Rewrite all the lines below, swapping "Sala de redacción" for "Sala de prensa" and keeping everything else the same. Leave the pictures out of your answer.

DATASET ENTRIES:
>>>

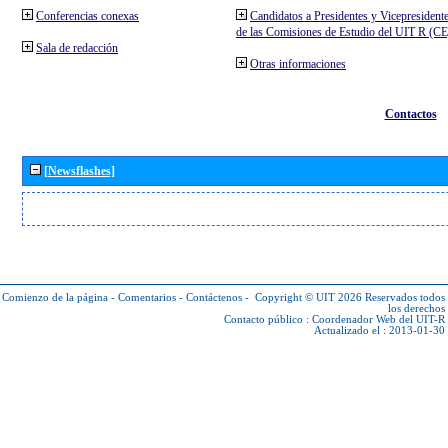
Conferencias conexas
Candidatos a Presidentes y Vicepresident
de las Comisiones de Estudio del UIT R (C
Sala de redacción
Otras informaciones
Contactos
[Newsflashes]
Comienzo de la página
-
Comentarios
-
Contáctenos
-
Copyright © UIT 2026
Reservados todos
los derechos
Contacto público :
Coordenador Web del UIT-R
Actualizado el : 2013-01-30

<<<

COMPLETED EXERCISE:
Conferencias conexas
Candidatos a Presidentes y Vicepresident
de las Comisiones de Estudio del UIT R (C
Sala de prensa
Otras informaciones
Contactos
[Newsflashes]
Comienzo de la página
-
Comentarios
-
Contáctenos
-
Copyright © UIT 2026
Reservados todos
los derechos
Contacto público :
Coordenador Web del UIT-R
Actualizado el : 2013-01-30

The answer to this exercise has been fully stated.